§ **SOURCE MATERIAL**
'''
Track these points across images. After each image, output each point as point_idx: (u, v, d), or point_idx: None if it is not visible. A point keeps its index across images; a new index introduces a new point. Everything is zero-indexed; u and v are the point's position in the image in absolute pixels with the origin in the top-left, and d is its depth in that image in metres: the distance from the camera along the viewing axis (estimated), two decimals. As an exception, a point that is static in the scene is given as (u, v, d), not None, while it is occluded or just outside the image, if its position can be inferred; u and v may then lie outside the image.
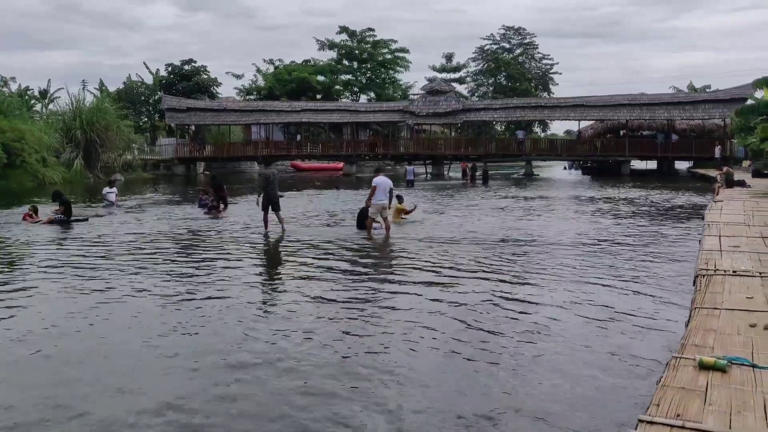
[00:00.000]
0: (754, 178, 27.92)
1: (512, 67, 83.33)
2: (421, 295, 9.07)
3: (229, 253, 12.73)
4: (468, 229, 16.14)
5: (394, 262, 11.81)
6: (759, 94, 35.60)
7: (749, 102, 36.09)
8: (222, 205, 20.54)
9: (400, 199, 18.25)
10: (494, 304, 8.43)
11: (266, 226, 15.90)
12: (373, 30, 74.80)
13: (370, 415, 5.04)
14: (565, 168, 62.20)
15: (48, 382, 5.77)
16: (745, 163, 37.82)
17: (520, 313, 8.05)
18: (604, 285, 9.56)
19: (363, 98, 74.77)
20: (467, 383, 5.76)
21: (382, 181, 15.27)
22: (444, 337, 7.10)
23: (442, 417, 4.99)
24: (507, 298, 8.80)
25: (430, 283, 9.83)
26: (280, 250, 13.45)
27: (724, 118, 43.35)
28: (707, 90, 59.37)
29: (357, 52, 73.93)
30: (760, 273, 7.61)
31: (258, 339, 6.99)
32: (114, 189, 23.15)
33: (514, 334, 7.18)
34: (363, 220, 15.71)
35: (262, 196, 15.87)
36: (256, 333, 7.21)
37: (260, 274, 11.05)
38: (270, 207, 15.89)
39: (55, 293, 9.22)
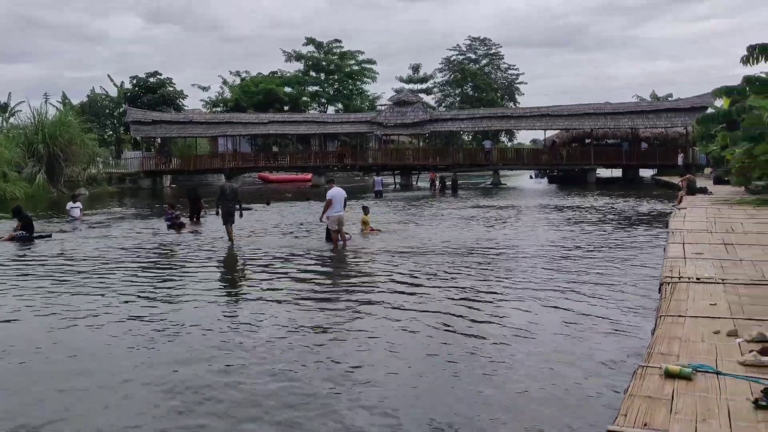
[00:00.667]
0: (715, 185, 28.46)
1: (478, 77, 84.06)
2: (390, 304, 9.08)
3: (194, 268, 12.57)
4: (437, 239, 16.19)
5: (363, 272, 11.78)
6: (718, 102, 36.38)
7: (709, 110, 36.87)
8: (195, 218, 20.52)
9: (366, 210, 18.27)
10: (460, 314, 8.45)
11: (230, 238, 16.05)
12: (339, 41, 75.06)
13: (348, 416, 5.01)
14: (531, 177, 62.80)
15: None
16: (707, 171, 38.56)
17: (488, 322, 8.08)
18: (571, 292, 9.64)
19: (331, 109, 74.80)
20: (438, 386, 5.80)
21: (337, 192, 15.45)
22: (413, 344, 7.11)
23: (414, 419, 4.98)
24: (475, 308, 8.82)
25: (399, 293, 9.84)
26: (249, 263, 13.33)
27: (686, 126, 44.19)
28: (669, 99, 60.46)
29: (324, 63, 73.99)
30: (723, 280, 7.74)
31: (227, 350, 6.91)
32: (78, 204, 22.75)
33: (482, 342, 7.20)
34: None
35: (221, 209, 16.02)
36: (223, 345, 7.14)
37: (226, 287, 10.94)
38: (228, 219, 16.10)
39: (15, 312, 9.00)
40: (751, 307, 6.41)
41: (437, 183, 41.32)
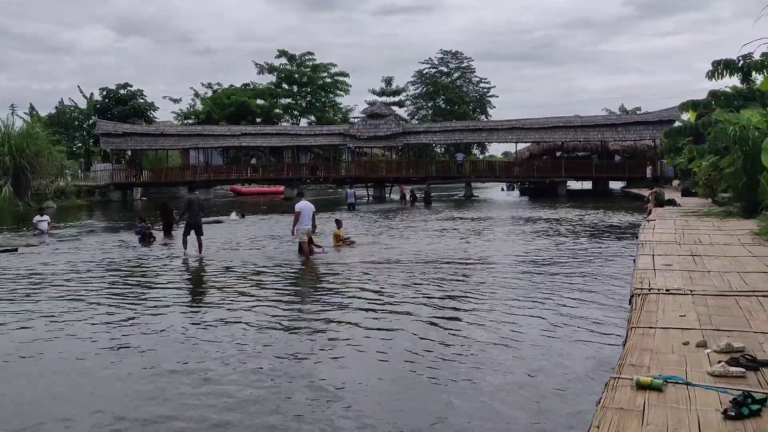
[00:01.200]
0: (683, 197, 28.84)
1: (450, 90, 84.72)
2: (363, 314, 9.10)
3: (163, 282, 12.43)
4: (411, 251, 16.25)
5: (334, 284, 11.74)
6: (685, 116, 37.16)
7: (677, 124, 37.52)
8: (167, 231, 20.49)
9: (338, 223, 18.26)
10: (433, 324, 8.46)
11: (185, 247, 16.42)
12: (312, 54, 75.20)
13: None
14: (503, 189, 63.28)
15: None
16: (675, 183, 39.16)
17: (459, 334, 8.10)
18: (543, 303, 9.71)
19: (303, 122, 74.72)
20: (408, 398, 5.81)
21: (305, 206, 15.60)
22: (386, 356, 7.11)
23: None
24: (448, 318, 8.86)
25: (372, 304, 9.85)
26: (220, 276, 13.21)
27: (654, 139, 44.95)
28: (638, 112, 61.61)
29: (296, 75, 73.97)
30: (692, 291, 7.84)
31: (196, 364, 6.84)
32: (45, 217, 22.38)
33: (453, 354, 7.21)
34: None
35: (186, 220, 16.48)
36: (190, 359, 7.07)
37: (196, 301, 10.82)
38: (193, 230, 16.47)
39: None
40: (719, 318, 6.51)
41: (408, 196, 41.46)
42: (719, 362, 4.93)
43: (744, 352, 5.14)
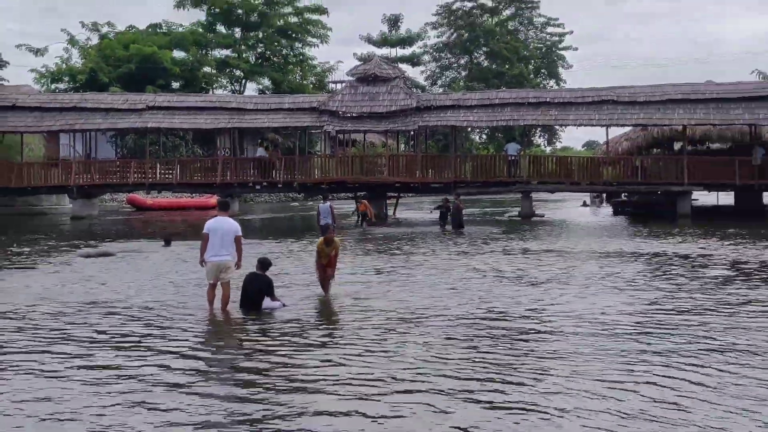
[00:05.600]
0: None
1: (498, 38, 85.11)
2: (349, 402, 9.17)
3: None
4: (427, 305, 16.51)
5: (303, 361, 11.69)
6: None
7: None
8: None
9: (325, 230, 18.33)
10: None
11: None
12: (268, -25, 75.55)
13: None
14: (585, 203, 63.24)
15: None
16: None
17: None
18: (658, 401, 9.64)
19: (251, 88, 75.04)
20: None
21: (218, 225, 15.93)
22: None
23: None
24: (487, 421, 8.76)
25: (363, 393, 9.92)
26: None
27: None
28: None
29: (241, 11, 74.34)
30: None
31: None
32: None
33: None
34: (252, 297, 15.90)
35: None
36: None
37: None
38: None
39: None
40: None
41: (370, 214, 41.68)
42: None
43: None
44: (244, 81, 75.78)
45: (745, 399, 9.79)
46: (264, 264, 16.70)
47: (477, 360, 11.95)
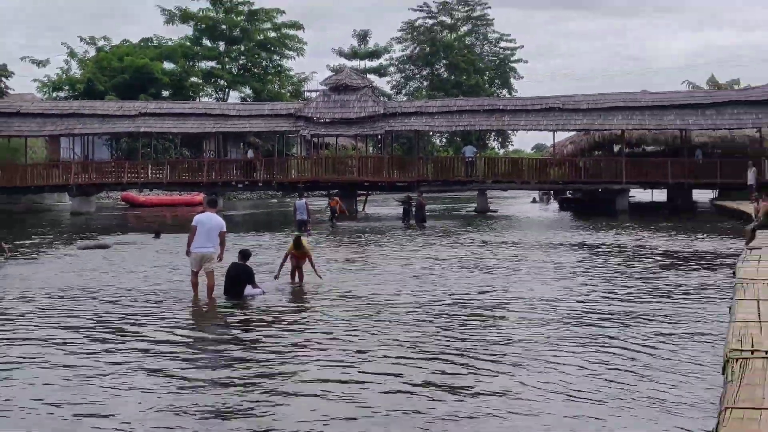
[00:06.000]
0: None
1: (456, 51, 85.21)
2: (327, 382, 9.19)
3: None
4: (394, 292, 16.50)
5: (280, 341, 11.74)
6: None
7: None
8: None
9: (297, 243, 18.28)
10: (428, 398, 8.47)
11: None
12: (249, -6, 75.26)
13: None
14: (535, 200, 63.51)
15: None
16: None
17: (465, 410, 8.13)
18: (595, 373, 9.76)
19: (234, 96, 74.76)
20: None
21: (205, 219, 15.86)
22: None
23: None
24: (452, 387, 8.88)
25: (339, 366, 9.99)
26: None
27: (759, 127, 45.31)
28: (735, 87, 62.02)
29: (224, 27, 74.04)
30: (818, 354, 7.85)
31: None
32: None
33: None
34: (235, 285, 15.88)
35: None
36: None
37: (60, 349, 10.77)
38: None
39: None
40: None
41: (338, 211, 41.61)
42: None
43: None
44: (227, 90, 75.58)
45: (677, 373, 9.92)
46: (245, 255, 16.76)
47: (436, 335, 12.08)
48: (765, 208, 24.30)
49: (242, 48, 75.24)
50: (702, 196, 51.00)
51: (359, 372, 10.03)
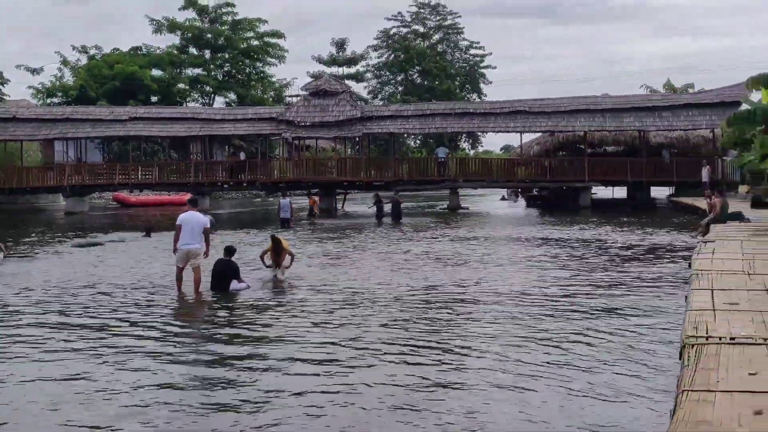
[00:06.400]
0: (753, 209, 28.98)
1: (428, 58, 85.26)
2: (311, 375, 9.16)
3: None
4: (373, 283, 16.59)
5: (265, 332, 11.76)
6: (756, 96, 37.51)
7: (744, 107, 37.98)
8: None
9: (276, 236, 18.25)
10: (405, 387, 8.47)
11: None
12: (232, 5, 75.00)
13: None
14: (503, 198, 63.68)
15: None
16: (743, 189, 39.63)
17: (436, 398, 8.15)
18: (558, 361, 9.79)
19: (219, 101, 74.49)
20: None
21: (189, 218, 15.81)
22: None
23: None
24: (430, 378, 8.90)
25: (323, 361, 9.92)
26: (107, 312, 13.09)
27: (713, 128, 45.62)
28: (690, 90, 62.46)
29: (210, 36, 73.79)
30: (766, 340, 7.91)
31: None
32: None
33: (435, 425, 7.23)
34: (221, 280, 15.89)
35: None
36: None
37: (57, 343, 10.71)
38: None
39: None
40: (804, 378, 6.56)
41: (316, 210, 41.82)
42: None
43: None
44: (213, 95, 75.38)
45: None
46: (230, 251, 16.73)
47: (415, 321, 12.12)
48: (722, 203, 24.41)
49: (227, 56, 75.04)
50: (660, 193, 51.35)
51: (345, 366, 9.99)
'''
§ **WHAT THE EXERCISE ASKS**
Give the listing again exactly, excluding pictures.

§ **ANSWER TO THE PROBLEM**
Track these points across images. After each image, output each point as point_idx: (u, v, d), or point_idx: None if it is not visible. A point keeps its index across images; a new index introduces a new point. Everything is zero-indexed; u and v are the point's position in the image in absolute pixels with the origin in the top-left, and d is its depth in that image in metres: the distance from the camera along the viewing axis (estimated), two decimals. As an exception, a point that is static in the scene is given as (u, v, d), not None, while it is occluded or just outside the image, if its position can be inferred; u and v may then lie outside the image.
[00:00.000]
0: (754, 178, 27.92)
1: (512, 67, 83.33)
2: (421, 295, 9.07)
3: (229, 253, 12.73)
4: (468, 229, 16.14)
5: (394, 262, 11.81)
6: (759, 94, 35.60)
7: (749, 102, 36.09)
8: (222, 205, 20.54)
9: (400, 199, 18.25)
10: (494, 304, 8.43)
11: (266, 226, 15.90)
12: (373, 30, 74.80)
13: (370, 415, 5.04)
14: (565, 168, 62.20)
15: (48, 382, 5.77)
16: (745, 163, 37.82)
17: (520, 313, 8.05)
18: (604, 285, 9.56)
19: (363, 98, 74.77)
20: (467, 383, 5.76)
21: (382, 181, 15.27)
22: (444, 337, 7.10)
23: (442, 417, 4.99)
24: (507, 298, 8.80)
25: (430, 283, 9.83)
26: (280, 250, 13.45)
27: (724, 118, 43.35)
28: (707, 90, 59.37)
29: (357, 52, 73.93)
30: (760, 273, 7.61)
31: (258, 339, 6.99)
32: (114, 189, 23.15)
33: (514, 334, 7.18)
34: (363, 220, 15.71)
35: (262, 196, 15.87)
36: (256, 333, 7.21)
37: (260, 274, 11.05)
38: (270, 207, 15.89)
39: (55, 293, 9.22)
[00:00.667]
0: (715, 185, 28.46)
1: (478, 77, 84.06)
2: (390, 304, 9.08)
3: (194, 268, 12.57)
4: (437, 239, 16.19)
5: (363, 272, 11.78)
6: (718, 102, 36.38)
7: (709, 110, 36.87)
8: (195, 218, 20.52)
9: (366, 210, 18.27)
10: (460, 314, 8.45)
11: (230, 238, 16.05)
12: (339, 41, 75.06)
13: (348, 416, 5.01)
14: (531, 177, 62.80)
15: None
16: (707, 171, 38.56)
17: (488, 322, 8.08)
18: (571, 292, 9.64)
19: (331, 109, 74.80)
20: (438, 386, 5.80)
21: (337, 192, 15.45)
22: (413, 344, 7.11)
23: (414, 419, 4.98)
24: (475, 308, 8.82)
25: (399, 293, 9.84)
26: (249, 263, 13.33)
27: (686, 126, 44.19)
28: (669, 99, 60.46)
29: (324, 63, 73.99)
30: (723, 280, 7.74)
31: (227, 350, 6.91)
32: (78, 204, 22.75)
33: (482, 342, 7.20)
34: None
35: (221, 209, 16.02)
36: (223, 345, 7.14)
37: (226, 287, 10.94)
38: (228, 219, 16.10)
39: (15, 312, 9.00)
40: (751, 307, 6.41)
41: (437, 183, 41.32)
[00:01.200]
0: (683, 197, 28.84)
1: (450, 90, 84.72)
2: (363, 314, 9.10)
3: (163, 282, 12.43)
4: (411, 251, 16.25)
5: (334, 284, 11.74)
6: (685, 116, 37.16)
7: (677, 124, 37.52)
8: (167, 231, 20.49)
9: (338, 223, 18.26)
10: (433, 324, 8.46)
11: (185, 247, 16.42)
12: (312, 54, 75.20)
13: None
14: (503, 189, 63.28)
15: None
16: (675, 183, 39.16)
17: (459, 334, 8.10)
18: (543, 303, 9.71)
19: (303, 122, 74.72)
20: (408, 398, 5.81)
21: (305, 206, 15.60)
22: (386, 356, 7.11)
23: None
24: (448, 318, 8.86)
25: (372, 304, 9.85)
26: (220, 276, 13.21)
27: (654, 139, 44.95)
28: (638, 112, 61.61)
29: (296, 75, 73.97)
30: (692, 291, 7.84)
31: (196, 364, 6.84)
32: (45, 217, 22.38)
33: (453, 354, 7.21)
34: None
35: (186, 220, 16.48)
36: (190, 359, 7.07)
37: (196, 301, 10.82)
38: (193, 230, 16.47)
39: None
40: (719, 318, 6.51)
41: (408, 196, 41.46)
42: (719, 362, 4.93)
43: (744, 352, 5.14)
[00:05.600]
0: None
1: (498, 38, 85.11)
2: (349, 402, 9.17)
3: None
4: (427, 305, 16.51)
5: (303, 361, 11.69)
6: None
7: None
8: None
9: (325, 230, 18.33)
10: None
11: None
12: (268, -25, 75.55)
13: None
14: (585, 203, 63.24)
15: None
16: None
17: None
18: (658, 401, 9.64)
19: (251, 88, 75.04)
20: None
21: (218, 225, 15.93)
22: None
23: None
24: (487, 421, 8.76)
25: (363, 393, 9.92)
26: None
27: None
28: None
29: (241, 11, 74.34)
30: None
31: None
32: None
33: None
34: (252, 297, 15.90)
35: None
36: None
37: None
38: None
39: None
40: None
41: (370, 214, 41.68)
42: None
43: None
44: (244, 81, 75.78)
45: (745, 399, 9.79)
46: (264, 264, 16.70)
47: (477, 360, 11.95)
[00:06.000]
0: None
1: (456, 51, 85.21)
2: (327, 382, 9.19)
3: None
4: (394, 292, 16.50)
5: (280, 341, 11.74)
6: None
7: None
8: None
9: (297, 243, 18.28)
10: (428, 398, 8.47)
11: None
12: (249, -6, 75.26)
13: None
14: (535, 200, 63.51)
15: None
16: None
17: (465, 410, 8.13)
18: (595, 373, 9.76)
19: (234, 96, 74.76)
20: None
21: (205, 219, 15.86)
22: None
23: None
24: (452, 387, 8.88)
25: (339, 366, 9.99)
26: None
27: (759, 127, 45.31)
28: (735, 87, 62.02)
29: (224, 27, 74.04)
30: (818, 354, 7.85)
31: None
32: None
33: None
34: (235, 285, 15.88)
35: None
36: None
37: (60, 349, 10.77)
38: None
39: None
40: None
41: (338, 211, 41.61)
42: None
43: None
44: (227, 90, 75.58)
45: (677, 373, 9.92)
46: (245, 255, 16.76)
47: (436, 335, 12.08)
48: (765, 208, 24.30)
49: (242, 48, 75.24)
50: (702, 196, 51.00)
51: (359, 372, 10.03)
[00:06.400]
0: (753, 209, 28.98)
1: (428, 58, 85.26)
2: (311, 375, 9.16)
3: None
4: (373, 283, 16.59)
5: (265, 332, 11.76)
6: (756, 96, 37.51)
7: (744, 107, 37.98)
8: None
9: (276, 236, 18.25)
10: (405, 387, 8.47)
11: None
12: (232, 5, 75.00)
13: None
14: (503, 198, 63.68)
15: None
16: (743, 189, 39.63)
17: (436, 398, 8.15)
18: (558, 361, 9.79)
19: (219, 101, 74.49)
20: None
21: (189, 218, 15.81)
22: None
23: None
24: (430, 378, 8.90)
25: (323, 361, 9.92)
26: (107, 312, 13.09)
27: (713, 128, 45.62)
28: (690, 90, 62.46)
29: (210, 36, 73.79)
30: (766, 340, 7.91)
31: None
32: None
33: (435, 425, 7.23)
34: (221, 280, 15.89)
35: None
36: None
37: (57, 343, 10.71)
38: None
39: None
40: (804, 378, 6.56)
41: (316, 210, 41.82)
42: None
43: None
44: (213, 95, 75.38)
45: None
46: (230, 251, 16.73)
47: (415, 321, 12.12)
48: (722, 203, 24.41)
49: (227, 56, 75.04)
50: (660, 193, 51.35)
51: (345, 366, 9.99)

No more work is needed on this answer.